28 388
Partiële herziening Tweede Structuurschema Elektriciteitsvoorziening (BritNed interconnector)

nr. 2
BRIEF VAN DE MINISTER VAN ECONOMISCHE ZAKEN

Aan de Voorzitter van de Tweede Kamer der Staten-Generaal

's-Gravenhage, 1 oktober 2002

Per brief van 31 mei 2002 (Kamerstuk II 2001–2002, 28 388, nr. 1) bent u door de Ministers van EZ en VROM geïnformeerd over het voornemen om het Tweede Structuurschema Elektriciteitsvoorziening (SEV) partieel te herzien. Deze partiële herziening betreft de opname van een 400 tot 500 kV-elektriciteitsverbinding tussen Groot-Brittannië en Nederland (de zogeheten BritNed interconnector) in de limitatieve lijst van hoogspanningslijnen.

Deze brief is voor u aanleiding geweest om over de partiële herziening van het SEV een Algemeen Overleg op 2 oktober a.s. te agenderen. Met het oog op dit overleg wil ik graag twee punten toelichten.

1. Partiële herziening SEV.

BritNed Development Limited (BritNed), een joint venture van een dochter van de Nederlandse elektriciteitsnetbeheerder (TenneT) en van een dochter van de Britse elektriciteitsnetbeheerder (NGG), heeft in februari 2002 om de partiële herziening van het SEV verzocht. De reden van dat verzoek was dat de voorgenomen elektriciteitsverbinding tussen Groot-Brittannië en Nederland niet in de limitatieve lijst van hoogspannings-verbindingen in het SEV is opgenomen.

De partiële herziening beoogt opname van de verbinding in het SEV. In de brief van 31 mei 2002 heeft het kabinet aangegeven, dat het in zijn voornemen ligt in de partiële herziening van de pkb concrete beleidsbeslissingen op te nemen.
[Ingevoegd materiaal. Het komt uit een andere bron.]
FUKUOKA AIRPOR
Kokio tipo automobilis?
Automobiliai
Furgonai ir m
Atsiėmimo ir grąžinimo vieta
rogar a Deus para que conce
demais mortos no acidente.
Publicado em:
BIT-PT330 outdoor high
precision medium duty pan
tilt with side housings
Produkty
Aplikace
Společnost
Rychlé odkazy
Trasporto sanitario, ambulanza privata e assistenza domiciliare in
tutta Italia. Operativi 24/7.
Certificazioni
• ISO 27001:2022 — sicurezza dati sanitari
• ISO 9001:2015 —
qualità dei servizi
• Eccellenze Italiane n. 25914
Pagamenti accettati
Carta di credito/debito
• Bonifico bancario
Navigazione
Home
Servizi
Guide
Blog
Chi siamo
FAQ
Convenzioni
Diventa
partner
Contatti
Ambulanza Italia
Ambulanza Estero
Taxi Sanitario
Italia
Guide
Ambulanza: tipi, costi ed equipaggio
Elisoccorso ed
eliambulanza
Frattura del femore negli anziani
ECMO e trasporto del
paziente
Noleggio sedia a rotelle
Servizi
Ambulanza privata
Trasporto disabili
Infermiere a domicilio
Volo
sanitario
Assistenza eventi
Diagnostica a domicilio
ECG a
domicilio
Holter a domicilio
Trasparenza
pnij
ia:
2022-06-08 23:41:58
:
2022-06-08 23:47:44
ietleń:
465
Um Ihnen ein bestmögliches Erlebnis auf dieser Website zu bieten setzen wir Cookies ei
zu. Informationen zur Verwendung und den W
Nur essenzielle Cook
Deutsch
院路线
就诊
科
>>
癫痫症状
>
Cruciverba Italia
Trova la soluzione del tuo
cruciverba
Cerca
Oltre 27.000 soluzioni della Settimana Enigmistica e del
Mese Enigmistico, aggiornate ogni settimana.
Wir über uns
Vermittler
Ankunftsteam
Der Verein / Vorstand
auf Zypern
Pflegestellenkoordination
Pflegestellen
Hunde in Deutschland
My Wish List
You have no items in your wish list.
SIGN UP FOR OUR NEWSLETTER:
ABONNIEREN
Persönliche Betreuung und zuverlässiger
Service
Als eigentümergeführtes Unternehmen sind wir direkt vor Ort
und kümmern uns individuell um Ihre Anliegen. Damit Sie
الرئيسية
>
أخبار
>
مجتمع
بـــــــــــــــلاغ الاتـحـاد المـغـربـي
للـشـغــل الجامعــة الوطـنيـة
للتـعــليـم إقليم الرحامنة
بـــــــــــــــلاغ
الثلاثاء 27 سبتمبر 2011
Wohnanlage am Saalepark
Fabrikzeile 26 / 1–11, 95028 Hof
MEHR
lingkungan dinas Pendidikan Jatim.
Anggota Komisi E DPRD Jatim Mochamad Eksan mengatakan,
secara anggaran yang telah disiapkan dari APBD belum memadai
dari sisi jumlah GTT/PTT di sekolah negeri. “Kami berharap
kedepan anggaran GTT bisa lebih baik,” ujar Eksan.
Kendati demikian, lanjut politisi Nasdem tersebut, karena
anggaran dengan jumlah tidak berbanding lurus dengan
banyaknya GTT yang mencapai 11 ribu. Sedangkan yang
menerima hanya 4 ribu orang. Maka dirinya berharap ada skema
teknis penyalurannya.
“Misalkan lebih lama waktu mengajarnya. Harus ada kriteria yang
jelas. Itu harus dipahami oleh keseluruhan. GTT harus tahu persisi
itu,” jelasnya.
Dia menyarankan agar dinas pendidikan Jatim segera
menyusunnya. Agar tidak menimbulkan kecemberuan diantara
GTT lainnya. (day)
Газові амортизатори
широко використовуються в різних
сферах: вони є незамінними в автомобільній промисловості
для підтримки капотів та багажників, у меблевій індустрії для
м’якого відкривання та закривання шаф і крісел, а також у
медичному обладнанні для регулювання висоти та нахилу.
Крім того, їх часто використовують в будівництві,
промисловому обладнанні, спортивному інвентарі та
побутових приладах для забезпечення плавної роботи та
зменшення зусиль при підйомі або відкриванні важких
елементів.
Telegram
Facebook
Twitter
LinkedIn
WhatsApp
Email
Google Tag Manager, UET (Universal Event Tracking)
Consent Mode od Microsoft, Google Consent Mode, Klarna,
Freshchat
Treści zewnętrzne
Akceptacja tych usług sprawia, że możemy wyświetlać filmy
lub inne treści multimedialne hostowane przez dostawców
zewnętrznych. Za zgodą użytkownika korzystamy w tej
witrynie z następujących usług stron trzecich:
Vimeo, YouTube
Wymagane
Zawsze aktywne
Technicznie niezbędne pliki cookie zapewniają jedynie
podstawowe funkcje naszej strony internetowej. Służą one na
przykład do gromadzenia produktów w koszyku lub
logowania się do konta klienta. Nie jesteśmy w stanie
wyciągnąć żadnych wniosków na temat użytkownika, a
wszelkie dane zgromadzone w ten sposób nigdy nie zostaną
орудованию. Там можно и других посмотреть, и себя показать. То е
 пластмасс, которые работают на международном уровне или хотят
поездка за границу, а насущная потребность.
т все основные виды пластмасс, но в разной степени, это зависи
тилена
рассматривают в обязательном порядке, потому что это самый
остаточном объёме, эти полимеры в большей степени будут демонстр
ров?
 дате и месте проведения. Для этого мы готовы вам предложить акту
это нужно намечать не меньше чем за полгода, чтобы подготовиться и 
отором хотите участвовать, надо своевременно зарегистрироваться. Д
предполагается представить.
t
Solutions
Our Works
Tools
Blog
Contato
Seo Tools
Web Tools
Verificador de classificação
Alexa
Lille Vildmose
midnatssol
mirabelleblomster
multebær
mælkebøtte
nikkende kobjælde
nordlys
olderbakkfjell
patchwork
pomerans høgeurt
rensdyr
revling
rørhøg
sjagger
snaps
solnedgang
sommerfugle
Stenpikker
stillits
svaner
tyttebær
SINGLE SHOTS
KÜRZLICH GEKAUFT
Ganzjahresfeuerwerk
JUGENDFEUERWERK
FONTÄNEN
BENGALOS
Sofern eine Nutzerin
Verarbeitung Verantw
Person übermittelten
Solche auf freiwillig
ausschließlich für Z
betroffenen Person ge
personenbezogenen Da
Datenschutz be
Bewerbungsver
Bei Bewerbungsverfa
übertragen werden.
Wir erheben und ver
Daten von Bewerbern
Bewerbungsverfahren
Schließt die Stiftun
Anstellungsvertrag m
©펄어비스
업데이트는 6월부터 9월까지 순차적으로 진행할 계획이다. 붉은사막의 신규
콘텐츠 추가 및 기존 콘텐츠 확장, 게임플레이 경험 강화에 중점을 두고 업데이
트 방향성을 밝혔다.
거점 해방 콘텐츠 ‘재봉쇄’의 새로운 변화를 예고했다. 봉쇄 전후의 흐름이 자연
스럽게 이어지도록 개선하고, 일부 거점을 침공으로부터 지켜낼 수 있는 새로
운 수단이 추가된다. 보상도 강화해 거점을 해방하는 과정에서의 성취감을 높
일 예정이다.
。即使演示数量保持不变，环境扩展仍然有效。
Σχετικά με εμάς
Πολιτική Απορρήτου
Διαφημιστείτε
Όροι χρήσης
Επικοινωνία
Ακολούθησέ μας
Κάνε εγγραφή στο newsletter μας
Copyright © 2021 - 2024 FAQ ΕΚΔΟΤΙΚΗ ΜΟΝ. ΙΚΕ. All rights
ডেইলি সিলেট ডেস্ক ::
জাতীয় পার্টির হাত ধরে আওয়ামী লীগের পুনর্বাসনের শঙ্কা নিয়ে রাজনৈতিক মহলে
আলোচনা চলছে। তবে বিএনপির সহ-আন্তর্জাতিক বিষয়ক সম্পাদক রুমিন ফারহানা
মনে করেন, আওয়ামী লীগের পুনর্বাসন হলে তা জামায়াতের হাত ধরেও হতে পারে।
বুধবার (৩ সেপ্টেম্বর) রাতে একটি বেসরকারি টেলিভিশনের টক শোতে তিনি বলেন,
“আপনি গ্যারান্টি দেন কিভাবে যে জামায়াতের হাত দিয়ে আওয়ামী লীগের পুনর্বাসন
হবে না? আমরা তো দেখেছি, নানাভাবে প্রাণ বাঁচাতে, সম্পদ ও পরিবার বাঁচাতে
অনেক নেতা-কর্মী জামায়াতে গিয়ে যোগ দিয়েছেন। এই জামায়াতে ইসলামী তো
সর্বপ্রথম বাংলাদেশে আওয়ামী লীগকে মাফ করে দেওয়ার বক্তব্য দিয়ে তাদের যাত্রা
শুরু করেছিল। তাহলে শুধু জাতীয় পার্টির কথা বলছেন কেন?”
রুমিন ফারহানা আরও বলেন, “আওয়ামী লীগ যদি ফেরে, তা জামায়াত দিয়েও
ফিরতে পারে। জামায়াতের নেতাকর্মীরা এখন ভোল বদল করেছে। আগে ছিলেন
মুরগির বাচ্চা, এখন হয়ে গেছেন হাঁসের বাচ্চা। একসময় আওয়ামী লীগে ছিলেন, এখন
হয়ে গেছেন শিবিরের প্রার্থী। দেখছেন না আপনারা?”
Dit houdt in dat in de herziene pkb het tracé van de verbinding concreet zal worden aangegeven. Het aangegeven tracé wordt daarmee vastgelegd en ook de andere overheden zullen er bij hun ruimtelijke beslissingen mee rekening moeten houden. Tegen een concrete beleidsbeslissing kan beroep worden ingesteld. De voor de daadwerkelijke aanleg noodzakelijke vergunningverlening zit niet in de pkb-procedure.

Voor de partiële herziening wordt de daartoe in de Wet op de Ruimtelijke Ordening voorgeschreven procedure van planologische kernbeslissing (pkb-procedure) doorlopen. Zoals u bekend, zal het kabinetsstandpunt van de partiële herziening (deel 3 van de pkb) u ter goedkeuring voorgelegd worden.

Ik hecht er aan te vermelden dat mogelijke volgende verzoeken tot aanpassing van het SEV van andere marktpartijen door mij op overeenkomstige wijze in behandeling genomen zullen worden.

2. Beleidsregels interconnectoren.

Naast het bepalen van het tracé van een internationale verbinding spelen belangrijke vragen omtrent eigendom en gebruik van deze interconnectoren. Ik ben momenteel bezig met het opstellen van een beleidsregel landsgrensoverschrijdende verbindingen waarin het reguleringsregime omtrent de toegang tot en het gebruik van deze interconnectoren nader wordt vastgelegd. Op dit gebied moeten nog verschillende zaken nader door mij onderzocht worden. Daarover vindt ook nog bilateraal overleg plaats met het Verenigd Koninkrijk. Ik wijs er op, dat ook de Europese Commissie bezig is met het opstellen van regelgeving ter zake, waarmee uiteraard door mij rekening gehouden dient te worden. Ik kan daarom op korte termijn over genoemde zaken geen nadere uitspraken doen.

Ik acht dit voor de realisering van de BritNed interconnector geen probleem, omdat de aanleg en inbedrijfneming van de verbinding uiteraard pas na het doorlopen van de vereiste procedures (in casu de partiële herziening van het SEV en de vergunning-verlening) kan plaatsvinden. Volgens de huidige inzichten zal inbedrijfneming in 2006 het geval zijn. Deel 1 van de partiële herziening van het SEV zal naar verwachting oktober 2003 in procedure gebracht worden.

Het is mijn streven om de beleidsregels interconnectoren voor het eind van dit jaar gereed te hebben.